In full and without change, return each entry.

(Records from a data collection)
----------
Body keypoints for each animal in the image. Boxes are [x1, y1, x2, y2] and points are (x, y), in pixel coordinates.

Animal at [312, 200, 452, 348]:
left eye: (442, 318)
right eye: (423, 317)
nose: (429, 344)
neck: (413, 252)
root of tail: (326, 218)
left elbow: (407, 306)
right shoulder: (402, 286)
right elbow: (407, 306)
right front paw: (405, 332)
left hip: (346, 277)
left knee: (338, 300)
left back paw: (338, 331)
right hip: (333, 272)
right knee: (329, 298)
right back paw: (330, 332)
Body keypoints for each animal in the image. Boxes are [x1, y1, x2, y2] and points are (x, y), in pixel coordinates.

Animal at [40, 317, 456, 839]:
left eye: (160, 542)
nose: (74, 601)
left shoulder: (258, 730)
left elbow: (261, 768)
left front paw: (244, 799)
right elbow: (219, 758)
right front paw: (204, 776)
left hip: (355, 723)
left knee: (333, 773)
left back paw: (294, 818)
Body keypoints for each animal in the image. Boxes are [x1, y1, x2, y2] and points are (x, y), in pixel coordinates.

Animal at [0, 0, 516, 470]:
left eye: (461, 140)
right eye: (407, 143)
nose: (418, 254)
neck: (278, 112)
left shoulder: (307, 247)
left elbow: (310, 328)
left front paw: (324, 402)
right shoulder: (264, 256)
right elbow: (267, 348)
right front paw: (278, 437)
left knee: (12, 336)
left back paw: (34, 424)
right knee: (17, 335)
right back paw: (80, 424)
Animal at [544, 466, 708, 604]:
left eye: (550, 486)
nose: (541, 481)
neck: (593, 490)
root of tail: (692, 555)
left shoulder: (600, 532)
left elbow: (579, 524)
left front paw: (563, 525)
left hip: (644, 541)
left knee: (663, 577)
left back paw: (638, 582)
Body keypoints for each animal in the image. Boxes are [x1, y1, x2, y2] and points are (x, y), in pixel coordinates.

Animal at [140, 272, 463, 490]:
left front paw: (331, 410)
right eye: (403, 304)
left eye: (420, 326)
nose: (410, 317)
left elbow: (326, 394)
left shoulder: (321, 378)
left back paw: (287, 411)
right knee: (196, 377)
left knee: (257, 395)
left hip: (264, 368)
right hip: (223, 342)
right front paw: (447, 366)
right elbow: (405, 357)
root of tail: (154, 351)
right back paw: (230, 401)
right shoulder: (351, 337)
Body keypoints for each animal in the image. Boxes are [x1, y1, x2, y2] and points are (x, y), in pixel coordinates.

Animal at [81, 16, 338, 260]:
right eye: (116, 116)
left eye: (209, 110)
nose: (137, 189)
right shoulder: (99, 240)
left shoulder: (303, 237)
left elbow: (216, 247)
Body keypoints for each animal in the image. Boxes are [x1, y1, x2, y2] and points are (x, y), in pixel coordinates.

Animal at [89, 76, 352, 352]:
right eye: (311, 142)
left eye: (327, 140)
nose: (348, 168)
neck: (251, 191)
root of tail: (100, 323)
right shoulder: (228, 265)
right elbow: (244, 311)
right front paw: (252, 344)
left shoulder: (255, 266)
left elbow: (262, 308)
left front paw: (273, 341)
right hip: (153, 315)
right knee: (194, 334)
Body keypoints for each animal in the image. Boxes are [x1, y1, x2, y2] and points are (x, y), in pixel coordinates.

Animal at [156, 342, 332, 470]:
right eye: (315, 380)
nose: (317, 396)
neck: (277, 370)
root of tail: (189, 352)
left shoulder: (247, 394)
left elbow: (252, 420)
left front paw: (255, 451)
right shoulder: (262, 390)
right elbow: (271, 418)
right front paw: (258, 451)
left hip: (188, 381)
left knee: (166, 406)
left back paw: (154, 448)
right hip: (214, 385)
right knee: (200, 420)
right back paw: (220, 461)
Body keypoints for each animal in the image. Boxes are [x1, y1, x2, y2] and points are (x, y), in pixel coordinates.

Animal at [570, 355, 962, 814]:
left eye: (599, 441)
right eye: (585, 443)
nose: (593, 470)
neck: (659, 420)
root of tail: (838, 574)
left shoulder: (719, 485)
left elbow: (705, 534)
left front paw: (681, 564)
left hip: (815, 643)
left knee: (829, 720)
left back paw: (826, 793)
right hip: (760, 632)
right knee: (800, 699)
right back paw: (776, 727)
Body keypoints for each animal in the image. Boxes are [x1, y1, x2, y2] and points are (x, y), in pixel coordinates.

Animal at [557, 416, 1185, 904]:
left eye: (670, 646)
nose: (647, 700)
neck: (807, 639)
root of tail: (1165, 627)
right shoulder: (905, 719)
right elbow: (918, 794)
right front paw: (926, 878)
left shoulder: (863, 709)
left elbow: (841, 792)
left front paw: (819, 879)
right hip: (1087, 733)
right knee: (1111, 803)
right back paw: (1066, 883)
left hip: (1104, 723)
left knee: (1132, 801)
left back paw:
----------
▸ **OUTPUT OF THE EXERCISE**
Body keypoints for each animal in the image. Boxes are [x1, y1, x2, y2] and points are (x, y), in pixel coordinates.

Animal at [312, 200, 452, 348]:
left eye: (442, 318)
right eye: (423, 317)
nose: (429, 344)
neck: (413, 252)
root of tail: (326, 218)
left elbow: (407, 306)
right shoulder: (402, 286)
right elbow: (407, 306)
right front paw: (405, 332)
left hip: (346, 277)
left knee: (338, 300)
left back paw: (338, 331)
right hip: (333, 272)
right knee: (329, 298)
right back paw: (330, 332)
Body keypoints for each animal in the image. Boxes are [x1, y1, x2, y2] and points are (x, y), in pixel coordinates.

Animal at [40, 317, 456, 839]:
left eye: (160, 542)
nose: (74, 601)
left shoulder: (258, 730)
left elbow: (261, 768)
left front paw: (244, 799)
right elbow: (219, 758)
right front paw: (204, 776)
left hip: (355, 723)
left knee: (333, 773)
left back paw: (294, 818)
Body keypoints for each animal in the image. Boxes are [x1, y1, x2, y2] and points are (x, y), in pixel coordinates.

Animal at [0, 0, 516, 470]:
left eye: (461, 140)
right eye: (407, 143)
nose: (418, 254)
neck: (278, 112)
left shoulder: (307, 247)
left elbow: (310, 328)
left front paw: (324, 402)
right shoulder: (264, 256)
right elbow: (267, 348)
right front paw: (278, 437)
left knee: (12, 336)
left back paw: (34, 424)
right knee: (17, 335)
right back paw: (80, 424)
Animal at [544, 466, 708, 604]:
left eye: (550, 486)
nose: (541, 481)
neck: (593, 490)
root of tail: (692, 555)
left shoulder: (600, 532)
left elbow: (579, 524)
left front paw: (563, 525)
left hip: (644, 541)
left knee: (663, 577)
left back paw: (638, 582)
Body keypoints for each animal in the image. Boxes are [x1, y1, x2, y2] and points are (x, y), in pixel coordinates.

Animal at [140, 272, 463, 490]:
left front paw: (331, 410)
right eye: (403, 304)
left eye: (420, 326)
nose: (410, 317)
left elbow: (326, 394)
left shoulder: (321, 378)
left back paw: (287, 411)
right knee: (196, 377)
left knee: (257, 395)
left hip: (264, 368)
right hip: (223, 342)
right front paw: (447, 366)
right elbow: (405, 357)
root of tail: (154, 351)
right back paw: (230, 401)
right shoulder: (351, 337)
Body keypoints for each animal in the image. Boxes are [x1, y1, x2, y2] and points are (x, y), in pixel coordinates.

Animal at [81, 16, 338, 260]:
right eye: (116, 116)
left eye: (209, 110)
nose: (137, 189)
right shoulder: (99, 240)
left shoulder: (303, 237)
left elbow: (216, 247)
Body keypoints for each animal in the image. Boxes are [x1, y1, x2, y2] and points are (x, y), in pixel coordinates.

Animal at [89, 76, 352, 352]:
right eye: (311, 142)
left eye: (327, 140)
nose: (348, 168)
neck: (251, 191)
root of tail: (100, 323)
right shoulder: (228, 265)
right elbow: (244, 311)
right front paw: (252, 344)
left shoulder: (255, 266)
left elbow: (262, 308)
left front paw: (273, 341)
right hip: (153, 315)
right knee: (194, 334)
Body keypoints for each animal in the image. Boxes are [x1, y1, x2, y2] and points are (x, y), in pixel coordinates.

Animal at [156, 342, 332, 470]:
right eye: (315, 380)
nose: (317, 396)
neck: (277, 370)
root of tail: (189, 352)
left shoulder: (247, 394)
left elbow: (252, 420)
left front paw: (255, 451)
right shoulder: (262, 390)
right elbow: (271, 418)
right front paw: (258, 451)
left hip: (188, 381)
left knee: (166, 406)
left back paw: (154, 448)
right hip: (214, 385)
right knee: (200, 420)
right back paw: (220, 461)
Body keypoints for each animal in the image. Boxes are [x1, y1, x2, y2] and points are (x, y), in pixel coordinates.

Animal at [570, 355, 962, 814]:
left eye: (599, 441)
right eye: (585, 443)
nose: (593, 470)
neck: (659, 420)
root of tail: (838, 574)
left shoulder: (719, 485)
left elbow: (705, 534)
left front paw: (681, 564)
left hip: (815, 643)
left knee: (829, 720)
left back paw: (826, 793)
right hip: (760, 632)
right knee: (800, 699)
right back paw: (776, 727)
Body keypoints for each animal in the image. Boxes are [x1, y1, x2, y2] and points are (x, y), in pixel coordinates.

Animal at [557, 416, 1185, 904]:
left eye: (670, 646)
nose: (647, 700)
neck: (807, 639)
root of tail: (1165, 627)
right shoulder: (905, 719)
right elbow: (918, 794)
right front paw: (926, 878)
left shoulder: (863, 709)
left elbow: (841, 792)
left front paw: (819, 879)
right hip: (1087, 733)
right knee: (1111, 803)
right back paw: (1066, 883)
left hip: (1104, 723)
left knee: (1132, 801)
left back paw:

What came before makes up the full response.